(EXERCISE)
Reproduce the rows below verbatim, changing nothing in any of them.

--------------------------------------------------

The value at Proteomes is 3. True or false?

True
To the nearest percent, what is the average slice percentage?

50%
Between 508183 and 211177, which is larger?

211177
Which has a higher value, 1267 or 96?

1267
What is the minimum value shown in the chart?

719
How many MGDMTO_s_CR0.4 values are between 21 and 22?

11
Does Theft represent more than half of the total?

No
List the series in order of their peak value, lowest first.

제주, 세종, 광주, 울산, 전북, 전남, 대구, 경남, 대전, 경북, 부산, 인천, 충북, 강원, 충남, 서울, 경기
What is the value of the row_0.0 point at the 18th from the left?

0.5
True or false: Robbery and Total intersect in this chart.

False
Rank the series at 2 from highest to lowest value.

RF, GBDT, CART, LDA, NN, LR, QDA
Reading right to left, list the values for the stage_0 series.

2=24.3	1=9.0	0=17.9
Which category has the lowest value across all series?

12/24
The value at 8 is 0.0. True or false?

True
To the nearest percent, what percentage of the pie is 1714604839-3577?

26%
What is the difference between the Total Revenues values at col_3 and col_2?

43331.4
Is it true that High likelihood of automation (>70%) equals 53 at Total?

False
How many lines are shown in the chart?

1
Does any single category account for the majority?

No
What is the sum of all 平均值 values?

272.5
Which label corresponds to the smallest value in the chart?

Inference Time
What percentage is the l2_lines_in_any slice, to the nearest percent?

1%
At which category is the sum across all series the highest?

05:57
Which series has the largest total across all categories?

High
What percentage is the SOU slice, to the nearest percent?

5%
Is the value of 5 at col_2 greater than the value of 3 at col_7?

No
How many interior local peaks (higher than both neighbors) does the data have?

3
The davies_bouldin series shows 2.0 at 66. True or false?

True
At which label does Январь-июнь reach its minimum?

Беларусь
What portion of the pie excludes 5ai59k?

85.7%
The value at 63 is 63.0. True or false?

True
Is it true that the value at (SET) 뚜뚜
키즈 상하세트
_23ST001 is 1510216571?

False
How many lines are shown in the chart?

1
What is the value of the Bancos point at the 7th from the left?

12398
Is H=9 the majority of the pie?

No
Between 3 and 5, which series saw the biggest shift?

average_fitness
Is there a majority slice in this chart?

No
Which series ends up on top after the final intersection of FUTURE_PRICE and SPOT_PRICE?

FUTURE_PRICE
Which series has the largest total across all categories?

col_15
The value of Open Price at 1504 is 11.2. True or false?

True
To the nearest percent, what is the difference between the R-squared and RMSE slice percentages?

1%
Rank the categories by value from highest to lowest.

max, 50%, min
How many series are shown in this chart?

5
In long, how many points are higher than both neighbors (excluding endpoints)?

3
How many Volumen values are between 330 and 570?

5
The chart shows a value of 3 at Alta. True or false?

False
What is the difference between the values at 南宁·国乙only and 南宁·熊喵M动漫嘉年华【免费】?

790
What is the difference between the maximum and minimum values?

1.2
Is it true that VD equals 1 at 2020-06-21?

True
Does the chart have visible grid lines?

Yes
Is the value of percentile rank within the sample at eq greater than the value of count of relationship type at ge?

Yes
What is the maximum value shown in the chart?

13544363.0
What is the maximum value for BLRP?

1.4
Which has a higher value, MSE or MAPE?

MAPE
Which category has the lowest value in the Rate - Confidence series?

--------------------------------------------------

(SOLUTION TO THE PROBLEM)
The value at Proteomes is 3. True or false?

True
To the nearest percent, what is the average slice percentage?

50%
Between 508183 and 211177, which is larger?

211177
Which has a higher value, 1267 or 96?

1267
What is the minimum value shown in the chart?

719
How many MGDMTO_s_CR0.4 values are between 21 and 22?

11
Does Theft represent more than half of the total?

No
List the series in order of their peak value, lowest first.

제주, 세종, 광주, 울산, 전북, 전남, 대구, 경남, 대전, 경북, 부산, 인천, 충북, 강원, 충남, 서울, 경기
What is the value of the row_0.0 point at the 18th from the left?

0.5
True or false: Robbery and Total intersect in this chart.

False
Rank the series at 2 from highest to lowest value.

RF, GBDT, CART, LDA, NN, LR, QDA
Reading right to left, list the values for the stage_0 series.

2=24.3	1=9.0	0=17.9
Which category has the lowest value across all series?

12/24
The value at 8 is 0.0. True or false?

True
To the nearest percent, what percentage of the pie is 1714604839-3577?

26%
What is the difference between the Total Revenues values at col_3 and col_2?

43331.4
Is it true that High likelihood of automation (>70%) equals 53 at Total?

False
How many lines are shown in the chart?

1
Does any single category account for the majority?

No
What is the sum of all 平均值 values?

272.5
Which label corresponds to the smallest value in the chart?

Inference Time
What percentage is the l2_lines_in_any slice, to the nearest percent?

1%
At which category is the sum across all series the highest?

05:57
Which series has the largest total across all categories?

High
What percentage is the SOU slice, to the nearest percent?

5%
Is the value of 5 at col_2 greater than the value of 3 at col_7?

No
How many interior local peaks (higher than both neighbors) does the data have?

3
The davies_bouldin series shows 2.0 at 66. True or false?

True
At which label does Январь-июнь reach its minimum?

Беларусь
What portion of the pie excludes 5ai59k?

85.7%
The value at 63 is 63.0. True or false?

True
Is it true that the value at (SET) 뚜뚜
키즈 상하세트
_23ST001 is 1510216571?

False
How many lines are shown in the chart?

1
What is the value of the Bancos point at the 7th from the left?

12398
Is H=9 the majority of the pie?

No
Between 3 and 5, which series saw the biggest shift?

average_fitness
Is there a majority slice in this chart?

No
Which series ends up on top after the final intersection of FUTURE_PRICE and SPOT_PRICE?

FUTURE_PRICE
Which series has the largest total across all categories?

col_15
The value of Open Price at 1504 is 11.2. True or false?

True
To the nearest percent, what is the difference between the R-squared and RMSE slice percentages?

1%
Rank the categories by value from highest to lowest.

max, 50%, min
How many series are shown in this chart?

5
In long, how many points are higher than both neighbors (excluding endpoints)?

3
How many Volumen values are between 330 and 570?

5
The chart shows a value of 3 at Alta. True or false?

False
What is the difference between the values at 南宁·国乙only and 南宁·熊喵M动漫嘉年华【免费】?

790
What is the difference between the maximum and minimum values?

1.2
Is it true that VD equals 1 at 2020-06-21?

True
Does the chart have visible grid lines?

Yes
Is the value of percentile rank within the sample at eq greater than the value of count of relationship type at ge?

Yes
What is the maximum value shown in the chart?

13544363.0
What is the maximum value for BLRP?

1.4
Which has a higher value, MSE or MAPE?

MAPE
Which category has the lowest value in the Rate - Confidence series?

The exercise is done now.